Michael Welker, in his essay included in the book The Future of Theology, asks some important questions about the present state of theology. It is not just church that is struggling. Our theology itself is broken. And it is the very foundation we need to address if we are to find a renewal of Christian communities in our era and beyond.

Here is what he writes in “Christian Theology at the End of the Second Millennium”:

Under the spell of [distorted] perceptions of the world and self, many theologians in the Western industrialized nations find themselves confronted by the question: What direction can theology take in the third millennium? At the same time, Christian theology must ask itself whether and to what extent it has itself contributed to this crisis in orientation.

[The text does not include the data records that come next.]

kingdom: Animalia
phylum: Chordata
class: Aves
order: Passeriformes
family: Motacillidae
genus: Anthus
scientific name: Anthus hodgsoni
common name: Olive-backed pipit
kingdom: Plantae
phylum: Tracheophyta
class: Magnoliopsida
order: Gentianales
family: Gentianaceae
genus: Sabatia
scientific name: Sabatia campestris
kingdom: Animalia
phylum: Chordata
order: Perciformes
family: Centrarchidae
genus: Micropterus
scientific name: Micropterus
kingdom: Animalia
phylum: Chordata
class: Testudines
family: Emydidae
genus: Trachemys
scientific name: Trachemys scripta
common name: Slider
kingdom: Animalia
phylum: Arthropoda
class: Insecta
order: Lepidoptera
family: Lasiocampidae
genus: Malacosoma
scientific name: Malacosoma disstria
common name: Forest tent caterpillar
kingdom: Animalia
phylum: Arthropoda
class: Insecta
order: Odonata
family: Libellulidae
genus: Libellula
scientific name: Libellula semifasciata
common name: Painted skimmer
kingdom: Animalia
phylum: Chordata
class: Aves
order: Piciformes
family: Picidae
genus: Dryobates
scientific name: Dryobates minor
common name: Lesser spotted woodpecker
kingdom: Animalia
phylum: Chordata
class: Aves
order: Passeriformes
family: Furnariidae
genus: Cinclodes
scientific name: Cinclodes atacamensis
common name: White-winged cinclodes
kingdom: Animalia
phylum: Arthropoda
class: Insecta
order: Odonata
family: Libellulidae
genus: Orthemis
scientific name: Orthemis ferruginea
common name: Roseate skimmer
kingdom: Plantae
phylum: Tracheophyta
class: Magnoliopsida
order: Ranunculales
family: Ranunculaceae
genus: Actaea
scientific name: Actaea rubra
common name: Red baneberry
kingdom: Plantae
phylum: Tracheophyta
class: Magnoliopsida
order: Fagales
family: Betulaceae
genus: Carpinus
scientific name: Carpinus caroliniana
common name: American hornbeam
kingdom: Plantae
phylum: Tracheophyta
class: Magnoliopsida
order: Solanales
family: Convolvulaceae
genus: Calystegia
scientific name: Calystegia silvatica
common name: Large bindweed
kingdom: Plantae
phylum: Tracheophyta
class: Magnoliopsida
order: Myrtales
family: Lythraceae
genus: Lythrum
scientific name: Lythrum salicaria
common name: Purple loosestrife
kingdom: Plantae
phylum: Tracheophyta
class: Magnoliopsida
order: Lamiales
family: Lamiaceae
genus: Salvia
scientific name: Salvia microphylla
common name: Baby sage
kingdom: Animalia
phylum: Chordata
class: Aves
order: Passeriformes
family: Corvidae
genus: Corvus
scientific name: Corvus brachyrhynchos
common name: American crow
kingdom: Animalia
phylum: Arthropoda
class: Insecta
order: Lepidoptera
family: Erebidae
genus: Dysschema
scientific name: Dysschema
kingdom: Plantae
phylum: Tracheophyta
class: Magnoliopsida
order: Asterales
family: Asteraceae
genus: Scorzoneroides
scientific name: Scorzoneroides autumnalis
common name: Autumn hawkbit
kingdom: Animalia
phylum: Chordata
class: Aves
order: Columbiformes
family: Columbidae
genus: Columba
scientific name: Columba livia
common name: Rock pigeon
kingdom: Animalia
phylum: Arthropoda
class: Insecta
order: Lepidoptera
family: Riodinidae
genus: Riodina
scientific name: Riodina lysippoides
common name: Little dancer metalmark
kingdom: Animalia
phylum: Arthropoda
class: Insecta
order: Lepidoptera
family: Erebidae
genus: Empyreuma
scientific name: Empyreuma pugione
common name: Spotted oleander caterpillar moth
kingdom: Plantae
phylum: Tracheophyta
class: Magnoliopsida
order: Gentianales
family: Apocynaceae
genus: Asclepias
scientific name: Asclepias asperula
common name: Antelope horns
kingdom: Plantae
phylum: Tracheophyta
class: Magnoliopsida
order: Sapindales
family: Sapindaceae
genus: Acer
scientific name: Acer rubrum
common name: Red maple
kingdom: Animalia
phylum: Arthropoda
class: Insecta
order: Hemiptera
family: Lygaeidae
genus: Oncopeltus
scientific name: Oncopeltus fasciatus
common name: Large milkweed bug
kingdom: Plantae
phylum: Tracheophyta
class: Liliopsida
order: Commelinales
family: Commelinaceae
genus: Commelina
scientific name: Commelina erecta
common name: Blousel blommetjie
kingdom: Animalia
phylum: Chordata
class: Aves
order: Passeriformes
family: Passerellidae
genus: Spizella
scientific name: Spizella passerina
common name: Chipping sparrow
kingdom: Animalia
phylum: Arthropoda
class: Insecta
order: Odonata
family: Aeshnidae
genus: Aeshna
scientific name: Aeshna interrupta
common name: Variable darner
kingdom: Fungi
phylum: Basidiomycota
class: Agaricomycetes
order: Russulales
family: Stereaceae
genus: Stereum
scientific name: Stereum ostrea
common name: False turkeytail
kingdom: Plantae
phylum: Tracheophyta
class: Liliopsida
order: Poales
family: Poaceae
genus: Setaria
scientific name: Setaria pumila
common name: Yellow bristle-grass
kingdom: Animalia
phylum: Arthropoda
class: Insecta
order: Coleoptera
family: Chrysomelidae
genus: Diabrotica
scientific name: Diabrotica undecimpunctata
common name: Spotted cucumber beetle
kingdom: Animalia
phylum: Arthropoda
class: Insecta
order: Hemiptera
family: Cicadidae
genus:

Has theology taken seriously its task of bringing to people’s attention God’s vitality and love for human beings, God’s creative and delivering power? Or has it rather directed their thoughts and feelings to some rigid authority in the beyond that has merely formal ‘relations’ to the world and to human beings? Or has it directed them to mere projections of deliverer and deliverance amid the various problems and crises?

Has it, in its questions concerning God, assiduously exhausted the biblical sources of knowledge of God, sources that grew for more than a millennium and that for more than two millennia have shaped ‘world culture’ for both good and bad? Or has it contented itself with theological abstractions that are seductive because they offer simple, integrative syntheses, thereby offering to common sense impressions of God and of salvation?

Has it developed forms enabling people of different cultural and social spheres to organize their various searches and questions concerning God as well as their various experiences of God into a critical and creative framework? Or has it become specialize in ‘the God-human being relation’ characteristic of the abstract, imperial modern thinking, or in those particular contextual experiences of God that maintain their immunity against any enrichment and questioning by other experiences of God?

Has it released the powers of distinguishing between experiences of God and images of idols, between illusions of self-redemption and an orientation toward God’s saving acts? Or has it largely specialized in strengthening religious claims of immediacy and religious moralism?

Has it found forms for critical discernment that do justice both to the vitality and the doxa of God on the one hand, and to the creative freedom of creatures on the other? Or has it stabilized old, long-transparent forms of dominion and self-preservation in order to avoid the difficulties of real joy in God’s vitality, genuine fear of God, and the vitality of human experiences of God?

These self-critical questions about whether theology has not contributed to the present crisis in religious orientation direct our attention to a religious form that has long dominated the Western world, and that now is deteriorating. At issue is classical bourgeois theism. Its collapse strengthens the present crisis in normative and religious orientation just as much as does half-hearted, immature searching for alternatives.